■ **Prompt**:
Scan the material and copy out each line where the word "Castel" occurs.

++++++++++

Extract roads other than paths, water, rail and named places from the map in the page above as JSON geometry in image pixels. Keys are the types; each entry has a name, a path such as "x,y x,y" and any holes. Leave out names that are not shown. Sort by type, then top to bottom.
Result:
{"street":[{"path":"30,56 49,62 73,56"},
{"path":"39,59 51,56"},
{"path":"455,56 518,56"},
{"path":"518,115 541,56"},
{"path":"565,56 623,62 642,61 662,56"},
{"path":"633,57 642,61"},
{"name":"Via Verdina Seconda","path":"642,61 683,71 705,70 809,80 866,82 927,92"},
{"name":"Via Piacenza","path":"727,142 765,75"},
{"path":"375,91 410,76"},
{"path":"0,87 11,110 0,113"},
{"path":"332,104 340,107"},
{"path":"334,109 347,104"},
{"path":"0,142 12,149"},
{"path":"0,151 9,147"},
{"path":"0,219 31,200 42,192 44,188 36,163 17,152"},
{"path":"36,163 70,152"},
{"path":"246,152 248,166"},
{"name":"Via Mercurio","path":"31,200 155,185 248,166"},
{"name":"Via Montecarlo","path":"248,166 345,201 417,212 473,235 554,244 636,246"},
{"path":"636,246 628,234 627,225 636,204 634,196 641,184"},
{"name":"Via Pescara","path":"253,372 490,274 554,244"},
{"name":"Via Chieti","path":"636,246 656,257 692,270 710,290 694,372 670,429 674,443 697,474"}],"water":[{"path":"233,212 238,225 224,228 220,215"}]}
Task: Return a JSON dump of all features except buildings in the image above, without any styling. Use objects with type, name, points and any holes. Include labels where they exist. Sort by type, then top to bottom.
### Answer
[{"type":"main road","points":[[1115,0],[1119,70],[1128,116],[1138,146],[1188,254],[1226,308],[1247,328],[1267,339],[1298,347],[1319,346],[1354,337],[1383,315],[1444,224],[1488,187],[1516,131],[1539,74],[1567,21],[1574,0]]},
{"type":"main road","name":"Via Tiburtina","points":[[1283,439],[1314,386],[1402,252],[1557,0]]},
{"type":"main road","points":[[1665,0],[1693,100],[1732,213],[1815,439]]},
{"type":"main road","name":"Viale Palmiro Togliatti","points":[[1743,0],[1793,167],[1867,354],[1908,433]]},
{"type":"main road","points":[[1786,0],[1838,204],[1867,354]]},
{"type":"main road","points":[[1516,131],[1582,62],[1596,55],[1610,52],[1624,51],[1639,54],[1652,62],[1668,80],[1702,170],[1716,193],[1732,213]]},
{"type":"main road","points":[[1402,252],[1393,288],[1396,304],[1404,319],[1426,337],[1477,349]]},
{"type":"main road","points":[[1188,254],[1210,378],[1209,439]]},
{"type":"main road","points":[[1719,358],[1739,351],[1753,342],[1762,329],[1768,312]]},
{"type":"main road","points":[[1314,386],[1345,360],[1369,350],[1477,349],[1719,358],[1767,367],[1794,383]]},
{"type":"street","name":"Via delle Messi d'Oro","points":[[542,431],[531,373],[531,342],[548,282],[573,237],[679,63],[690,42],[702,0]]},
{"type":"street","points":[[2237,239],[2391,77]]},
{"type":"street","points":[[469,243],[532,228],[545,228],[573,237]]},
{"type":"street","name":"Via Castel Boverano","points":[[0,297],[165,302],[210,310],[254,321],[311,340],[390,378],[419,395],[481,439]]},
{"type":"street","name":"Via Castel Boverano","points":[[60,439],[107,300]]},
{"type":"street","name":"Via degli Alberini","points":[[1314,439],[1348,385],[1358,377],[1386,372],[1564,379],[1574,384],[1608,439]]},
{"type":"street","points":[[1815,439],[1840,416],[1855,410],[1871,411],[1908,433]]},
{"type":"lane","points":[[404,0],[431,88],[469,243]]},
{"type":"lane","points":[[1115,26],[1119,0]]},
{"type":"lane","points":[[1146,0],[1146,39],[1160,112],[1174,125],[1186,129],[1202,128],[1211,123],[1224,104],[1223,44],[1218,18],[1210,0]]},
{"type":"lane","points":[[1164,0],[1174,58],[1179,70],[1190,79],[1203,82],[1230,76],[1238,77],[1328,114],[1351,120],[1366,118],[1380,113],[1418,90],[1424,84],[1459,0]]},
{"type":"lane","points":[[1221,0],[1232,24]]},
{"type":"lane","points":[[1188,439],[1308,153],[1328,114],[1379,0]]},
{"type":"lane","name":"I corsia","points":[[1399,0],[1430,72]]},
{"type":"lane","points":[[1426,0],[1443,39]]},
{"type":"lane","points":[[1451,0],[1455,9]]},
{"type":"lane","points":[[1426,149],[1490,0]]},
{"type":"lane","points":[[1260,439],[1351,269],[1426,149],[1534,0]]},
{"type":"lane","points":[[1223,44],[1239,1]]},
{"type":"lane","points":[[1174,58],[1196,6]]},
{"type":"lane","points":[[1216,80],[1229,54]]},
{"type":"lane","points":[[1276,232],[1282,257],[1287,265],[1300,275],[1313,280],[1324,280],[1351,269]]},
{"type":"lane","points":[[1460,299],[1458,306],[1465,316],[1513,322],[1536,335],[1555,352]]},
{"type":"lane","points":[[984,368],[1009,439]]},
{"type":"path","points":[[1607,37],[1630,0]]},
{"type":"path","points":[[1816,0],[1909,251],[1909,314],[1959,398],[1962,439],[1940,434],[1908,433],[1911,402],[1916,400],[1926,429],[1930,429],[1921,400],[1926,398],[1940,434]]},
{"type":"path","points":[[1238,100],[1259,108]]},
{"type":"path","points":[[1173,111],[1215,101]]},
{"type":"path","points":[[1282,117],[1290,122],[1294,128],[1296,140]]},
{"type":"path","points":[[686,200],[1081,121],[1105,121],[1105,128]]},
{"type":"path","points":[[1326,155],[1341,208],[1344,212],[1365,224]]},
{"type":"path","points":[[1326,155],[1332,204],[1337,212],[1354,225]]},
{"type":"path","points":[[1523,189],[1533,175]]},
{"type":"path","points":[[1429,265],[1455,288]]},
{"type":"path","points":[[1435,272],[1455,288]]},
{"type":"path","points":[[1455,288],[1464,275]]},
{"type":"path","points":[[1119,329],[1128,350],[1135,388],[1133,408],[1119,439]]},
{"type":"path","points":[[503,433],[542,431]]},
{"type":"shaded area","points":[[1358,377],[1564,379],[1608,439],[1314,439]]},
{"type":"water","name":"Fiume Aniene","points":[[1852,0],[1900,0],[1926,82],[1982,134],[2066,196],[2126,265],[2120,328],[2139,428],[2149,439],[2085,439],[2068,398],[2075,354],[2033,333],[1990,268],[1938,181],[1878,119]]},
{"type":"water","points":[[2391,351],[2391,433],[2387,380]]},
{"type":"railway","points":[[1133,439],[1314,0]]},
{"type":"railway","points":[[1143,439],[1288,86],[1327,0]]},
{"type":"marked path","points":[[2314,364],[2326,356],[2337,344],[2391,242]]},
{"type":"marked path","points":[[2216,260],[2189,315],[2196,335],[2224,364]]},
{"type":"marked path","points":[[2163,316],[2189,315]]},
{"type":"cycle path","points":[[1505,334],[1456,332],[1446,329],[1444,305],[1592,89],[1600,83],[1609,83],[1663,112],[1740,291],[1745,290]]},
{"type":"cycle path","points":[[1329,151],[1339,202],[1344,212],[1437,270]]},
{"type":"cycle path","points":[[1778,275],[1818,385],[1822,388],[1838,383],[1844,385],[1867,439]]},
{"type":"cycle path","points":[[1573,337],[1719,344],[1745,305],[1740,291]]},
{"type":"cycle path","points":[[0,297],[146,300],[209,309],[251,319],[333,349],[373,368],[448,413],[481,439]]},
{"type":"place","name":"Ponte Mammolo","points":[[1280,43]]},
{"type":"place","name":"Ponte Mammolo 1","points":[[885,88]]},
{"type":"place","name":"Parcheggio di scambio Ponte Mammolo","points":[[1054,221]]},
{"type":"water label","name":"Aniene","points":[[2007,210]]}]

++++++++++

■ **Solution for this task**:
{"type":"street","name":"Via Castel Boverano","points":[[0,297],[165,302],[210,310],[254,321],[311,340],[390,378],[419,395],[481,439]]},
{"type":"street","name":"Via Castel Boverano","points":[[60,439],[107,300]]},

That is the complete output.